The Rev. Jesse L. Jackson, a close ally and follower of the Rev. Martin Luther King Jr., who led the Civil Rights movement for decades after King was assassinated, has died at the age of 84. Doctors confirmed he had a rare neurological disorder. The iconic leader died in his home in Chicago, where he was surrounded by his family.
As a longtime civil rights leader based in Chicago, Jackson openly wept tears of joy on national television as thousands gathered in the city’s Grant Park to celebrate the election of Barack Obama as the first African-American president of the United States. It was a victory made possible in large part by the struggles led by Rev. Jackson throughout most of his life.
Not the least of those contributing factors was Jackson’s own two runs for the presidency.

Joe Sims, national co-chair of the Communist Party USA, said that “Rev. Jackson was an outstanding freedom fighter and champion for independent politics generally and the election of the U.S.’s first Black president in particular. Jackson’s legacy extends internationally from the fight for peace and against nuclear war to defeating apartheid in South Africa. We will remember him forever.”
Jackson was uniquely able to connect the struggle for civil rights and racial justice to the battles fought by working-class and poor people generally. Wherever workers or poor people of any race were being denied a voice, he was there advocating for them and sounding out the demands of the oppressed.
His leadership has particular relevance for today on so many fronts. In a nation led by a president trying to destroy free elections, Jackson’s fight until almost the time of his death for voting rights will always be remembered. Much of the activity of voting rights advocates today reflects the continuation of the fights for voting rights that he led.
It is no accident that a ruling class and billionaires determined to take from working people and give to themselves are fighting to grab things Jackson fought for all his life. Those things include jobs that pay living wages, schools that really educate all children, and health care as a human right.
He took the fight for equality wherever he could. The movements he led became so powerful that even some corporate leaders were unable to ignore them. Some even started boasting about how they were opening up their hiring processes to people whom they previously had locked out.
He fought hard to establish cultural norms that recognized the worth of all people, regardless of their economic circumstances. Typical of his support for people of all racial backgrounds and his special focus on youth was his frequent shouting out of his favorite slogans: “I am Somebody, I may be poor, but I am Somebody; I may be young; but I am Somebody; I may be on welfare, but I am Somebody.”

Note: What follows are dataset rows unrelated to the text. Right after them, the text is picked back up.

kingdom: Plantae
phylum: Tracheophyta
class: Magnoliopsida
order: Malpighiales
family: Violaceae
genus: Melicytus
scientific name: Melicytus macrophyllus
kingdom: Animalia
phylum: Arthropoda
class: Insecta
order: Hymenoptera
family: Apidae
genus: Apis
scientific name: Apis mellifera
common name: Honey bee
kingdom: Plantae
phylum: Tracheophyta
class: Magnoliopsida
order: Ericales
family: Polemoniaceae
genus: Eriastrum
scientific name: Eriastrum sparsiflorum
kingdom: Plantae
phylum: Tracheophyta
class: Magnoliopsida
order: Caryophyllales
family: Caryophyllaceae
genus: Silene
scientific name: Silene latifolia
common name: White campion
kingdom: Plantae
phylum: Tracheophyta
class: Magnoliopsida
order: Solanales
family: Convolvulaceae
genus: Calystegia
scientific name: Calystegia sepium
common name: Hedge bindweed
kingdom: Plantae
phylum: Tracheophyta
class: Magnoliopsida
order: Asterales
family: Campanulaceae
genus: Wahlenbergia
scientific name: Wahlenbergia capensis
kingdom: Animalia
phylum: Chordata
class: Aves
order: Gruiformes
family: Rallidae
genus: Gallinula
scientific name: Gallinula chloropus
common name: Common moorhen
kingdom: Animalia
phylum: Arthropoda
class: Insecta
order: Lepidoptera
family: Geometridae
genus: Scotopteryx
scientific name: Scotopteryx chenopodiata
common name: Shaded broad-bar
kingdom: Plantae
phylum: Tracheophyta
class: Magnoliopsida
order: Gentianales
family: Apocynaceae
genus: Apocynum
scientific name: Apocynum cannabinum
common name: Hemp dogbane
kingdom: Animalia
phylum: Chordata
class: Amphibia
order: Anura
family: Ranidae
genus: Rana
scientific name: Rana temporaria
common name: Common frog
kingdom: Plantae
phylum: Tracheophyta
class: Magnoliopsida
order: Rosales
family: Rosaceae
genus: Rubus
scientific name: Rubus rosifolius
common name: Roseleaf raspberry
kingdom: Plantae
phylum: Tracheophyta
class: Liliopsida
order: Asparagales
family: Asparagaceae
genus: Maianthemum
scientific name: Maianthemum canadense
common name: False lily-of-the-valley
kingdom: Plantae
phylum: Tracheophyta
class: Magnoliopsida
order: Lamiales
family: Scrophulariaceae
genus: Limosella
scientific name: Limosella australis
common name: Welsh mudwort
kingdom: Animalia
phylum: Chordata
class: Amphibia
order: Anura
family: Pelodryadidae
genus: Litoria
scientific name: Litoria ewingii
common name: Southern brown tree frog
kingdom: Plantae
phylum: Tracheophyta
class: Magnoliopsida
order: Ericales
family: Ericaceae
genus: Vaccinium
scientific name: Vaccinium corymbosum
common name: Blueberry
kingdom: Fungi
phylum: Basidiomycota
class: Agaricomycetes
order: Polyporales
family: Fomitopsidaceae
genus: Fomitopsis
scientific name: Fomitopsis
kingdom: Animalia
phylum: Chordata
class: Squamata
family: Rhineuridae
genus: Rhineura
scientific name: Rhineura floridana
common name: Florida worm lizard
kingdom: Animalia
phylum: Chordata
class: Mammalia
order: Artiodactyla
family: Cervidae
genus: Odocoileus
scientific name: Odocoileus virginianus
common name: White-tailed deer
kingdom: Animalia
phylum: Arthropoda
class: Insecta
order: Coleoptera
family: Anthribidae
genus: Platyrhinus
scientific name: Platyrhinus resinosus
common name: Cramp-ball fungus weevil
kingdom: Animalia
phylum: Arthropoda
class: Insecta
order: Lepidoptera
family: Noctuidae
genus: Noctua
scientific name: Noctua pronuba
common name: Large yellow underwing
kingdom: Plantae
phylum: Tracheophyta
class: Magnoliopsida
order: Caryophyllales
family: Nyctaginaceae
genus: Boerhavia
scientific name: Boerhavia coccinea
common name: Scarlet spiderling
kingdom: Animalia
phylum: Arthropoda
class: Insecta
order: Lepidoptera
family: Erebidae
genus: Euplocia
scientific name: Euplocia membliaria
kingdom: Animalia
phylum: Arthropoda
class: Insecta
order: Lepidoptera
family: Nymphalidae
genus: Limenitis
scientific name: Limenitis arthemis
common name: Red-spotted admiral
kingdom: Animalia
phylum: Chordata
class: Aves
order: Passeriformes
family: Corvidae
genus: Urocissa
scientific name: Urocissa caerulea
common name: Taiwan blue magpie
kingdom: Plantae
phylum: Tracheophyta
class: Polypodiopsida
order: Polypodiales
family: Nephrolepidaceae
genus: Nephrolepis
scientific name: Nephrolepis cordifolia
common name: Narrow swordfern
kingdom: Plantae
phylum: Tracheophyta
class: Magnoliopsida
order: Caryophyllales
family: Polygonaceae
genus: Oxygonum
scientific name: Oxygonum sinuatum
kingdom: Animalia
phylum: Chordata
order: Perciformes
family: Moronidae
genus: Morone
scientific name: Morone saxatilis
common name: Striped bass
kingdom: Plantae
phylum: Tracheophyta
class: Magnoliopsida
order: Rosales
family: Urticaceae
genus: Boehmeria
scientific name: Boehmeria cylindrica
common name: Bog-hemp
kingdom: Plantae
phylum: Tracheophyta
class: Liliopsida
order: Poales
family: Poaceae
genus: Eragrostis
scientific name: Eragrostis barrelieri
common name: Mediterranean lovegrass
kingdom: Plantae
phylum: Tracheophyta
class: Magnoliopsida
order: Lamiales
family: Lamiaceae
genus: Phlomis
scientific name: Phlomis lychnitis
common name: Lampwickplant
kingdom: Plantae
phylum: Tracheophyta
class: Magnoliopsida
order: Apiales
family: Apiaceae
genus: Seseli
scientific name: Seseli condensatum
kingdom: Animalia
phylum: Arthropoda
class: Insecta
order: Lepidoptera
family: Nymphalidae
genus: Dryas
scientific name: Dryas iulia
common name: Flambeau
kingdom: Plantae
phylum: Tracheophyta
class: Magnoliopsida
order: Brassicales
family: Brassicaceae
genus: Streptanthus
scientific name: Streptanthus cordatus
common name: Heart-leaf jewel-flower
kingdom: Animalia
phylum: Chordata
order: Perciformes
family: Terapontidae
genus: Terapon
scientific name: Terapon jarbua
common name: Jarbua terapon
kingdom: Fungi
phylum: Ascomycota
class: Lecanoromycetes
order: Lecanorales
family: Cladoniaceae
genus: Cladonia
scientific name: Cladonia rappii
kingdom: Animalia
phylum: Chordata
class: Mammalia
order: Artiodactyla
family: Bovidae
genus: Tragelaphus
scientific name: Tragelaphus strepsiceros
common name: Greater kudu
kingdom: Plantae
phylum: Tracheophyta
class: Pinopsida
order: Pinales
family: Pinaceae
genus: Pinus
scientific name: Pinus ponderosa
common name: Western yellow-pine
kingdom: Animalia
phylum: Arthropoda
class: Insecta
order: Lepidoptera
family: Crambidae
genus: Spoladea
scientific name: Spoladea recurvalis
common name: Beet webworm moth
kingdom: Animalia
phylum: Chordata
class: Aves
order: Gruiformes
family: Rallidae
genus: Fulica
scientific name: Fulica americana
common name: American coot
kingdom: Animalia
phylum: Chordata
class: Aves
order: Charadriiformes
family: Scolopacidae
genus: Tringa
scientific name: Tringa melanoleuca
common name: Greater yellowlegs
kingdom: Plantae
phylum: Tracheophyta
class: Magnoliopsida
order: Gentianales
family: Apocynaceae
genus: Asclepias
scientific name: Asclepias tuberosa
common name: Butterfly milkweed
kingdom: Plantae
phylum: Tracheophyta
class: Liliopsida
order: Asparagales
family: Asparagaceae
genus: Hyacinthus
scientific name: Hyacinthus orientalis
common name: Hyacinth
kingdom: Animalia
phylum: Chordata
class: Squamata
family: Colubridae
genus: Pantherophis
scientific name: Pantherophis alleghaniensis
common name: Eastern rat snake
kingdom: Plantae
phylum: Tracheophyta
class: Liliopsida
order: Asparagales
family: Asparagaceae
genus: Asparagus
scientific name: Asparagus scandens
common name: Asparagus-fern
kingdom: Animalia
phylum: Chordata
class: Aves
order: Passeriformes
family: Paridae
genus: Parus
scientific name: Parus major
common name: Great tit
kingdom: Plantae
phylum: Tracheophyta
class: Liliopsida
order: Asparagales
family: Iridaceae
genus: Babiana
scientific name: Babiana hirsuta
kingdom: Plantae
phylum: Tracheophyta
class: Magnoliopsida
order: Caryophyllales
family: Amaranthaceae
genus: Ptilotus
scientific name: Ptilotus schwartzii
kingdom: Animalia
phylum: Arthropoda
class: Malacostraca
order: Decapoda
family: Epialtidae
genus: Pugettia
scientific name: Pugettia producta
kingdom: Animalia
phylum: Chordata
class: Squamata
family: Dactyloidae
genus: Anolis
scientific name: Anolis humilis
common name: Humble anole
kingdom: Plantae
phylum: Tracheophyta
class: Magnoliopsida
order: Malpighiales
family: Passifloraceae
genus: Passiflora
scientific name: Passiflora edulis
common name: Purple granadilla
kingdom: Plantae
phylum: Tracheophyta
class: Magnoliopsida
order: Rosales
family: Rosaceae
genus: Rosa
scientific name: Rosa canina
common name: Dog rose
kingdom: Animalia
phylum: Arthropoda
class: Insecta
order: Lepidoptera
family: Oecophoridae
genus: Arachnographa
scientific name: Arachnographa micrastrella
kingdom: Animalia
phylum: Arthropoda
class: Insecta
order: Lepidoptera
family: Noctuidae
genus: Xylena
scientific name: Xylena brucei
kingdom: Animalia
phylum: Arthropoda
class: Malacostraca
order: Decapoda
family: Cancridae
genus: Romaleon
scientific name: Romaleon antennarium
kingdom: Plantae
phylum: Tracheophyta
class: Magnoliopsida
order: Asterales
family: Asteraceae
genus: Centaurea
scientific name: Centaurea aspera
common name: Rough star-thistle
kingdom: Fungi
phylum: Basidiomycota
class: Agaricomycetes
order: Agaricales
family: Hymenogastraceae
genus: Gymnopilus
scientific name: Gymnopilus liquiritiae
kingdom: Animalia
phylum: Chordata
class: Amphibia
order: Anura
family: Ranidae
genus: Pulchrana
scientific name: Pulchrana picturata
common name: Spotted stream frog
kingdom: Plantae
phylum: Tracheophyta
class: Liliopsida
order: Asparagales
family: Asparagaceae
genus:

“Our father was a servant leader—not only to our family, but to the oppressed, the voiceless, and the overlooked around the world,” the Jackson family said in a statement posted online. “We shared him with the world, and in return, the world became part of our extended family.”
Jackson was never afraid to extend his causes out all over the world. He was never afraid to join with people who were not favored by much of the political establishment: He worked extensively with the civil rights activist Harry Belafonte, who had been blacklisted in the McCarthy era. Their joint work resulted in the placement of a plaque in honor of Nelson Mandela in Yankee Stadium’s Monument Park in 2014.

In 2021, he was active in the battles protesting police violence that resulted, among other things that year, in the death of George Floyd, who was murdered by a Minneapolis policeman.
Going back to his earlier life, we saw Jackson, in 1965, joining the voting rights march King led from Selma to Montgomery. He then went to Chicago to launch Operation Breadbasket, a Southern Christian Leadership Conference effort to pressure companies to hire Black workers.
In 1971, Jackson launched Operation PUSH, based on Chicago’s South Side, successfully getting companies to hire Black workers and registering massive amounts of voters not just in Chicago but all over the country.
In his presidential race in 1988, Jackson won in 13 primaries. Those victories were seen as critical to proving that Black people could run for high office in the United States, which, of course, Barack Obama proved later.
Jackson’s presidential races were taken seriously abroad. The press in East Germany, the then German Democratic Republic, for example, wrote about his campaign and the issues he raised. Jackson himself said his campaign paved the way for much more open political activity, not just by Black people but for women, too.
The loss suffered because of his death may never be able to be fully measured.